You, or the parent/legal guardian of a subject under 18, may at any time:

  • Access. Request a summary of the biometric data we have collected about the subject.
  • Delete. Require us to permanently destroy the biometric data.
  • Revoke consent. Direct us to cease further collection or use and destroy all biometric data previously collected.
  • Receive a destruction certificate upon written request.

To exercise any of these rights, email support@invitehero.app with subject line "Biometric Request" or write to the address in Section 11. We will verify the request against information already associated with the account or order and respond within ten (10) business days.

9. Interaction with children's privacy

For any subject under 13, we additionally follow the procedures described in the Children's Privacy section of our Privacy Policy, including verifiable parental consent and the retention limits described there.

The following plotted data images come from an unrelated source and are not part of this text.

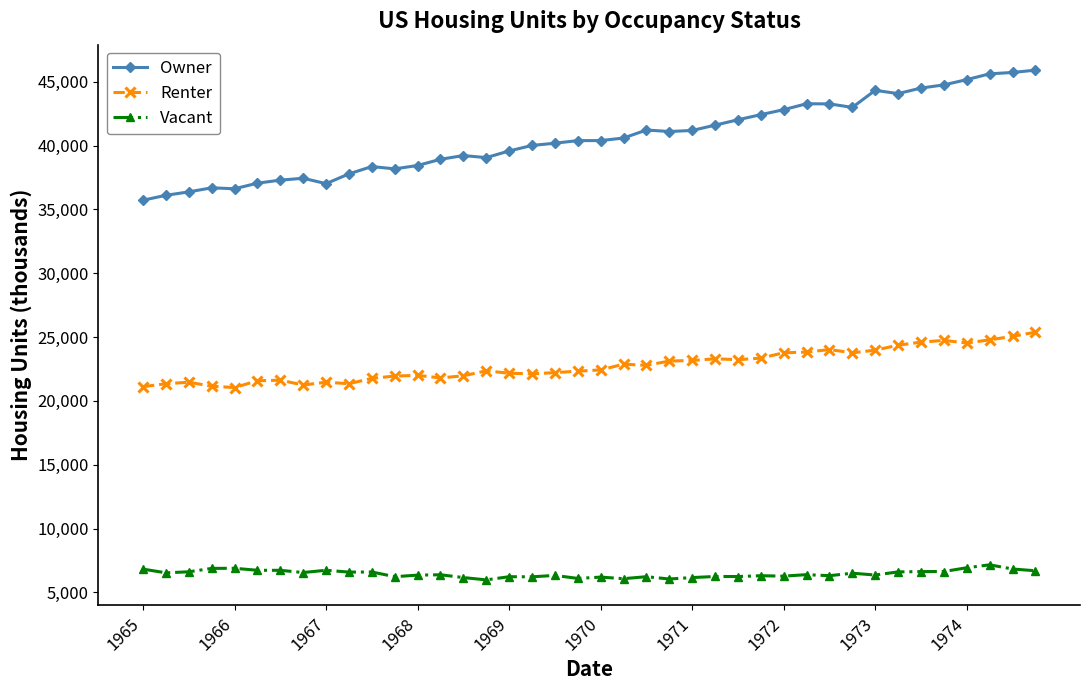

List the series in order of their overall mean, highest first.

Owner, Renter, Vacant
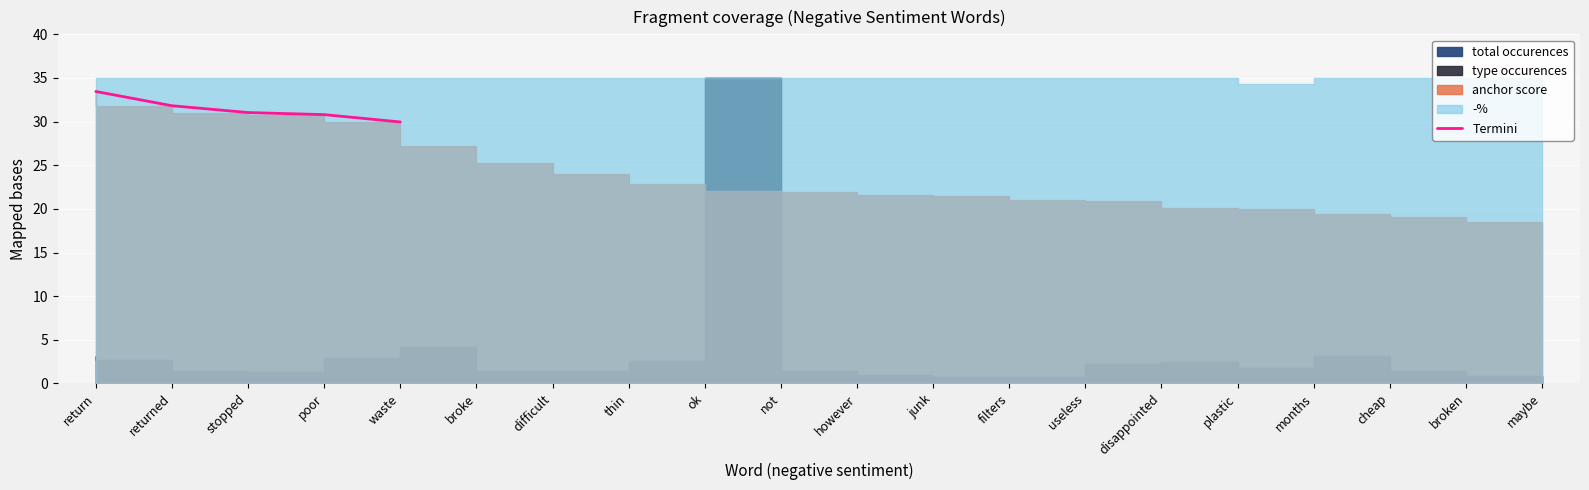

List the labels in order of value, smallest first.

waste, broke, difficult, thin, ok, not, however, junk, filters, useless, disappointed, plastic, months, cheap, broken, maybe, poor, stopped, returned, return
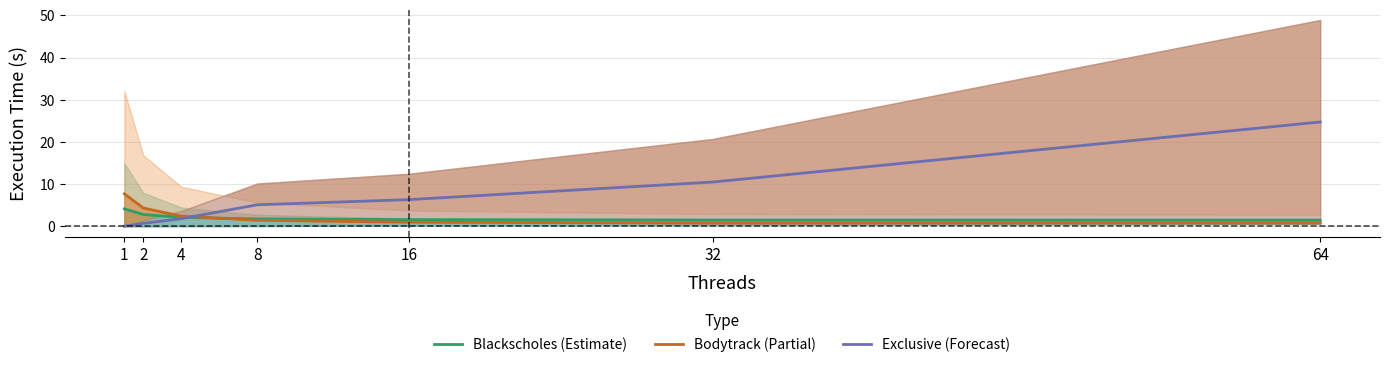

True or false: Exclusive (Forecast) has a value of 24.7 at 64.

True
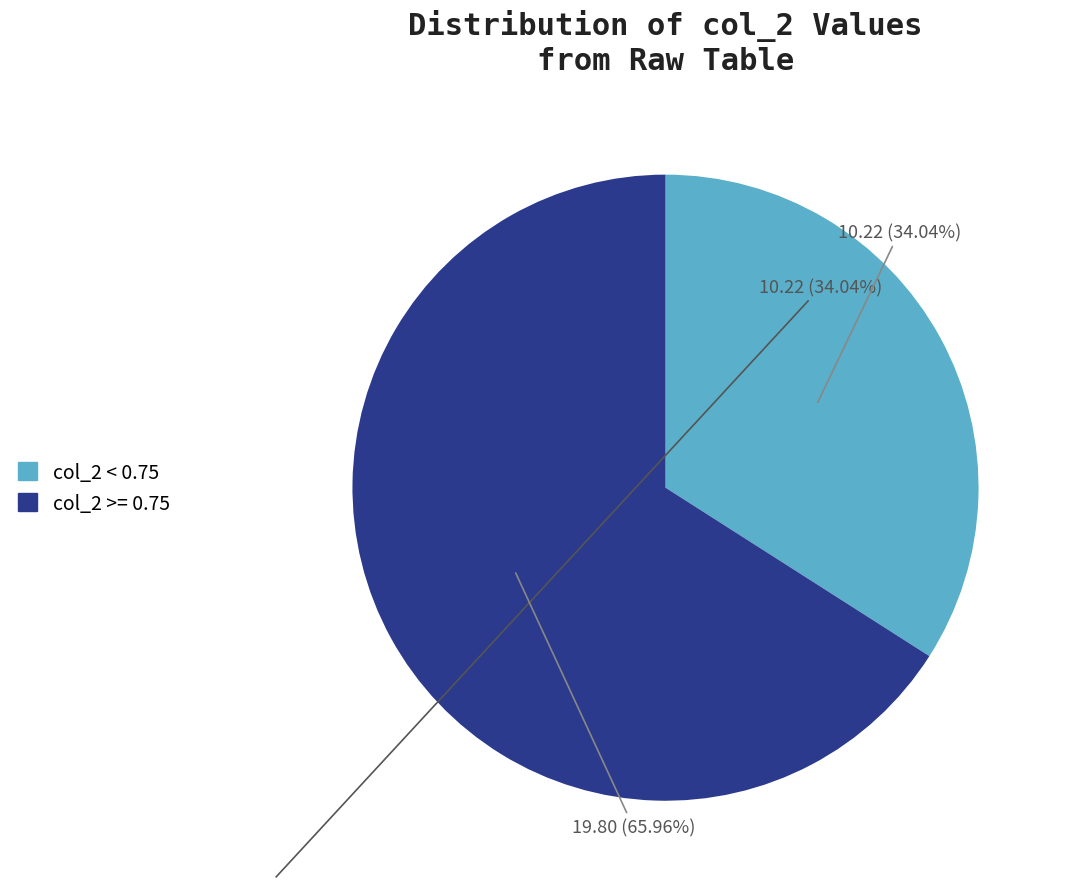

Is there any slice that represents more than half of the pie?

Yes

10. Changes to this Notice

We will post material changes to this Notice at https://invitehero.app/biometric and notify registered hosts by email before the changes take effect with respect to previously collected data. We will obtain fresh written release where required by applicable law.

11. Contact

Month, Inc. (d/b/a InviteHero)
Attn: Privacy Officer
74 E Glenwood Ave Unit #5647, Smyrna, DE 19977
Email: support@invitehero.app (subject line: "Biometric Request")

This Notice is a plain-English draft. It is not legal advice. Before publishing, have it reviewed by a licensed attorney familiar with BIPA, CUBI, Washington's biometric and My Health My Data laws, Executive Order 14117 / 28 C.F.R. Part 202, and the biometric provisions of the state comprehensive privacy laws.